For any picture in the lines below, please leave it out and copy the rest exactly.
%%
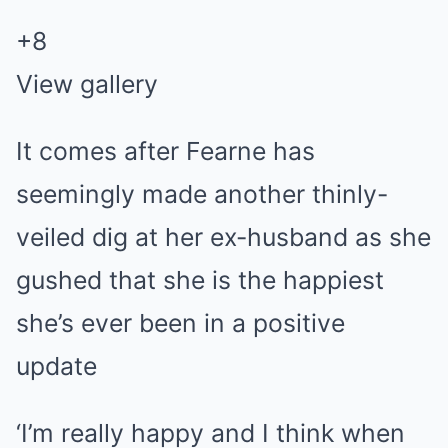
+
8
View gallery
It comes after Fearne has
seemingly made another thinly-
veiled dig at her ex-husband as she
gushed that she is the happiest
she’s ever been in a positive
update
‘I’m really happy and I think when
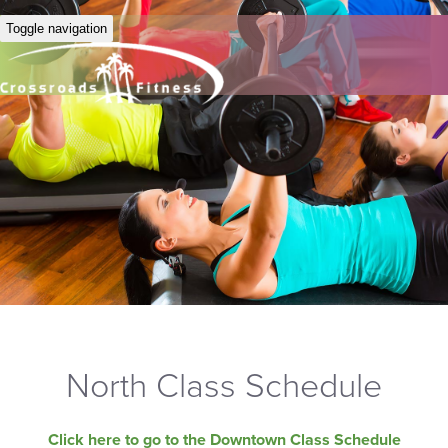
Toggle navigation
North Class Schedule
Click here to go to the Downtown Class Schedule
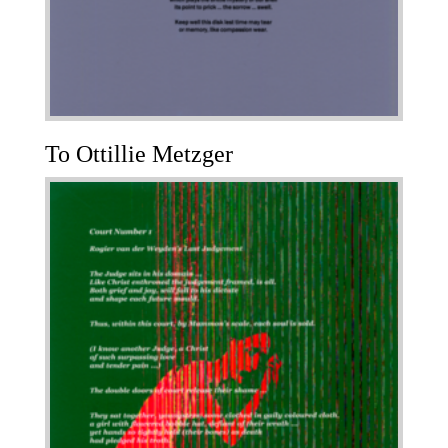
To Ottillie Metzger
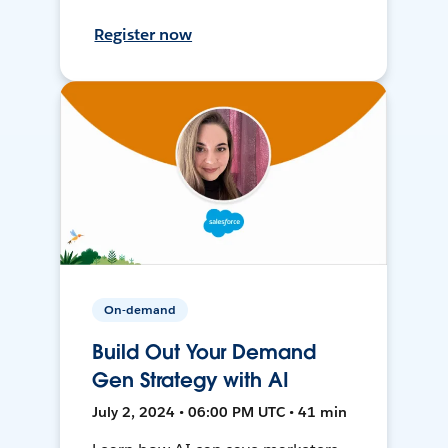
Register now
On-demand
Build Out Your Demand
Gen Strategy with AI
July 2, 2024 • 06:00 PM UTC • 41 min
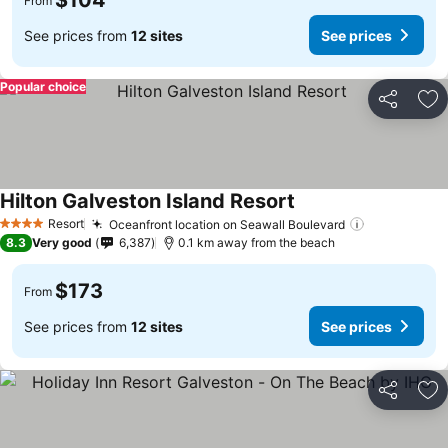
$104
From
See prices from
12 sites
See prices
Popular choice
Share
Ad
Hilton Galveston Island Resort
Resort
Oceanfront location on Seawall Boulevard
4 Stars
8.3
Very good
6,387
0.1 km away from the beach
$173
From
See prices from
12 sites
See prices
Share
Ad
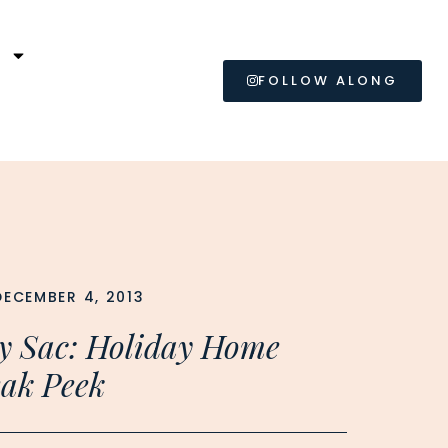
L
FOLLOW ALONG
DECEMBER 4, 2013
y Sac: Holiday Home
ak Peek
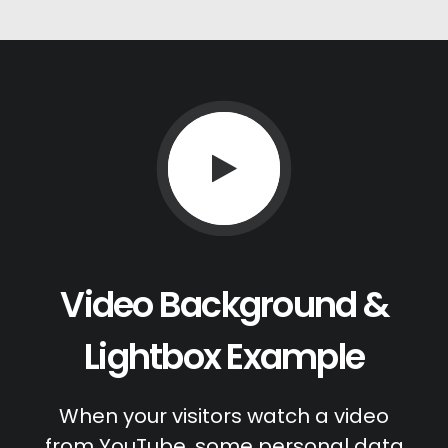
Video Background &
Lightbox Example
When your visitors watch a video
from YouTube, some personal data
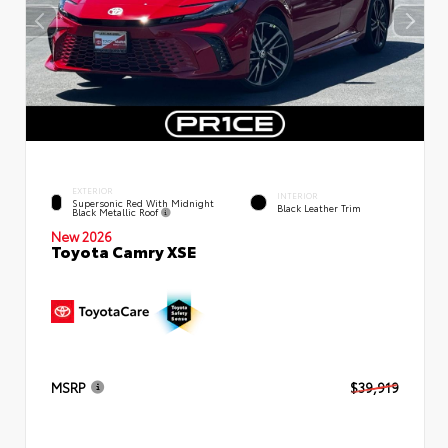
EXTERIOR
INTERIOR
Supersonic Red With Midnight
Black Leather Trim
Black Metallic Roof
New 2026
Toyota Camry XSE
MSRP
$39,919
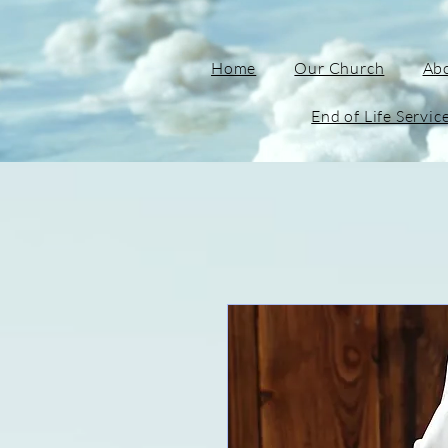
Home
Our Church
Ab
End of Life Servic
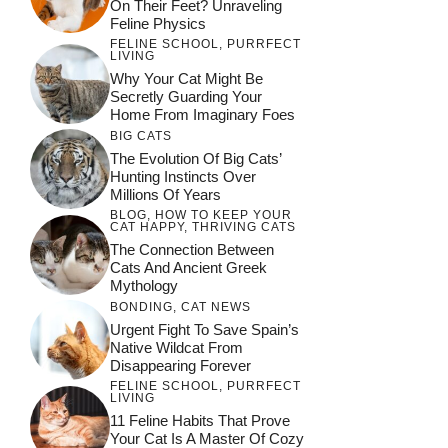
On Their Feet? Unraveling
Feline Physics
FELINE SCHOOL
,
PURRFECT
LIVING
Why Your Cat Might Be
Secretly Guarding Your
Home From Imaginary Foes
BIG CATS
The Evolution Of Big Cats’
Hunting Instincts Over
Millions Of Years
BLOG
,
HOW TO KEEP YOUR
CAT HAPPY
,
THRIVING CATS
The Connection Between
Cats And Ancient Greek
Mythology
BONDING
,
CAT NEWS
Urgent Fight To Save Spain’s
Native Wildcat From
Disappearing Forever
FELINE SCHOOL
,
PURRFECT
LIVING
11 Feline Habits That Prove
Your Cat Is A Master Of Cozy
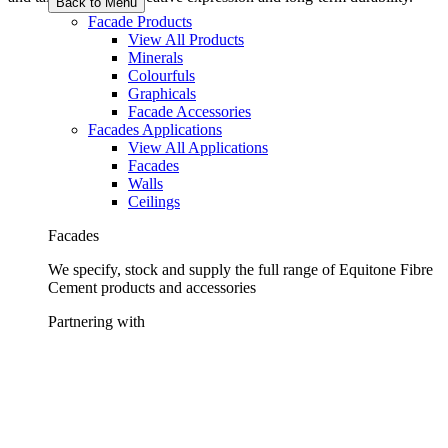
Back to Menu
Facade Products
View All Products
Minerals
Colourfuls
Graphicals
Facade Accessories
Facades Applications
View All Applications
Facades
Walls
Ceilings
Facades
We specify, stock and supply the full range of Equitone Fibre
Cement products and accessories
Partnering with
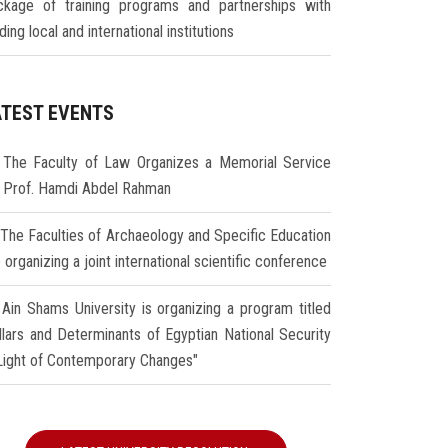
ckage of training programs and partnerships with
ding local and international institutions
ATEST EVENTS
The Faculty of Law Organizes a Memorial Service
r Prof. Hamdi Abdel Rahman
The Faculties of Archaeology and Specific Education
 organizing a joint international scientific conference
Ain Shams University is organizing a program titled
illars and Determinants of Egyptian National Security
 Light of Contemporary Changes"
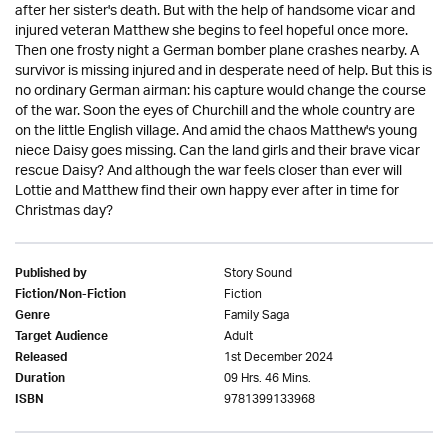
after her sister's death. But with the help of handsome vicar and
injured veteran Matthew she begins to feel hopeful once more.
Then one frosty night a German bomber plane crashes nearby. A
survivor is missing injured and in desperate need of help. But this is
no ordinary German airman: his capture would change the course
of the war. Soon the eyes of Churchill and the whole country are
on the little English village. And amid the chaos Matthew's young
niece Daisy goes missing. Can the land girls and their brave vicar
rescue Daisy? And although the war feels closer than ever will
Lottie and Matthew find their own happy ever after in time for
Christmas day?
Story Sound
Published by
Fiction
Fiction/Non-Fiction
Family Saga
Genre
Adult
Target Audience
1st December 2024
Released
09 Hrs. 46 Mins.
Duration
9781399133968
ISBN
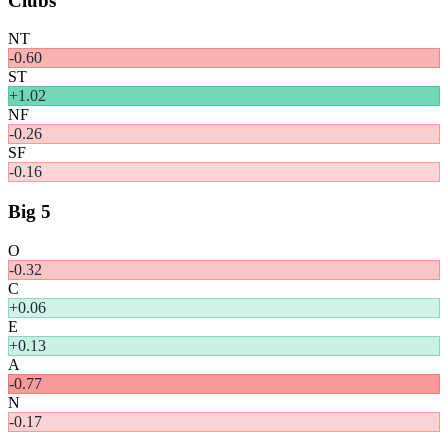
Clubs
NT
-0.60
ST
+
1.02
NF
-0.26
SF
-0.16
Big 5
O
-0.32
C
+
0.06
E
+
0.13
A
-0.77
N
-0.17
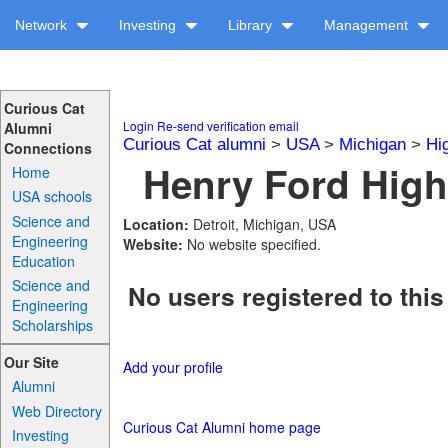
Network
Investing
Library
Management
Curious Cat
Login
Re-send verification email
Alumni
Curious Cat alumni
>
USA
>
Michigan
>
Hi
Connections
Henry Ford High
Home
USA schools
Science and
Location:
Detroit, Michigan, USA
Engineering
Website:
No website specified.
Education
Science and
No users registered to this
Engineering
Scholarships
Our Site
Add your profile
Alumni
Web Directory
Curious Cat Alumni home page
Investing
%%
== THE ANSWER ==
+
8
View gallery
It comes after Fearne has
seemingly made another thinly-
veiled dig at her ex-husband as she
gushed that she is the happiest
she’s ever been in a positive
update
‘I’m really happy and I think when
Toggle navigation
North Class Schedule
Click here to go to the Downtown Class Schedule
To Ottillie Metzger
Register now
On-demand
Build Out Your Demand
Gen Strategy with AI
July 2, 2024 • 06:00 PM UTC • 41 min
$104
From
See prices from
12 sites
See prices
Popular choice
Share
Ad
Hilton Galveston Island Resort
Resort
Oceanfront location on Seawall Boulevard
4 Stars
8.3
Very good
6,387
0.1 km away from the beach
$173
From
See prices from
12 sites
See prices
Share
Ad
L
FOLLOW ALONG
DECEMBER 4, 2013
y Sac: Holiday Home
ak Peek
Video Background &
Lightbox Example
When your visitors watch a video
from YouTube, some personal data
EXTERIOR
INTERIOR
Supersonic Red With Midnight
Black Leather Trim
Black Metallic Roof
New 2026
Toyota Camry XSE
MSRP
$39,919
Home
Our Church
Ab
End of Life Servic
On Their Feet? Unraveling
Feline Physics
FELINE SCHOOL
,
PURRFECT
LIVING
Why Your Cat Might Be
Secretly Guarding Your
Home From Imaginary Foes
BIG CATS
The Evolution Of Big Cats’
Hunting Instincts Over
Millions Of Years
BLOG
,
HOW TO KEEP YOUR
CAT HAPPY
,
THRIVING CATS
The Connection Between
Cats And Ancient Greek
Mythology
BONDING
,
CAT NEWS
Urgent Fight To Save Spain’s
Native Wildcat From
Disappearing Forever
FELINE SCHOOL
,
PURRFECT
LIVING
11 Feline Habits That Prove
Your Cat Is A Master Of Cozy
Back to Menu
Facade Products
View All Products
Minerals
Colourfuls
Graphicals
Facade Accessories
Facades Applications
View All Applications
Facades
Walls
Ceilings
Facades
We specify, stock and supply the full range of Equitone Fibre
Cement products and accessories
Partnering with
ckage of training programs and partnerships with
ding local and international institutions
ATEST EVENTS
The Faculty of Law Organizes a Memorial Service
r Prof. Hamdi Abdel Rahman
The Faculties of Archaeology and Specific Education
 organizing a joint international scientific conference
Ain Shams University is organizing a program titled
illars and Determinants of Egyptian National Security
 Light of Contemporary Changes"
after her sister's death. But with the help of handsome vicar and
injured veteran Matthew she begins to feel hopeful once more.
Then one frosty night a German bomber plane crashes nearby. A
survivor is missing injured and in desperate need of help. But this is
no ordinary German airman: his capture would change the course
of the war. Soon the eyes of Churchill and the whole country are
on the little English village. And amid the chaos Matthew's young
niece Daisy goes missing. Can the land girls and their brave vicar
rescue Daisy? And although the war feels closer than ever will
Lottie and Matthew find their own happy ever after in time for
Christmas day?
Story Sound
Published by
Fiction
Fiction/Non-Fiction
Family Saga
Genre
Adult
Target Audience
1st December 2024
Released
09 Hrs. 46 Mins.
Duration
9781399133968
ISBN
Clubs
NT
-0.60
ST
+
1.02
NF
-0.26
SF
-0.16
Big 5
O
-0.32
C
+
0.06
E
+
0.13
A
-0.77
N
-0.17
Network
Investing
Library
Management
Curious Cat
Login
Re-send verification email
Alumni
Curious Cat alumni
>
USA
>
Michigan
>
Hi
Connections
Henry Ford High
Home
USA schools
Science and
Location:
Detroit, Michigan, USA
Engineering
Website:
No website specified.
Education
Science and
No users registered to this
Engineering
Scholarships
Our Site
Add your profile
Alumni
Web Directory
Curious Cat Alumni home page
Investing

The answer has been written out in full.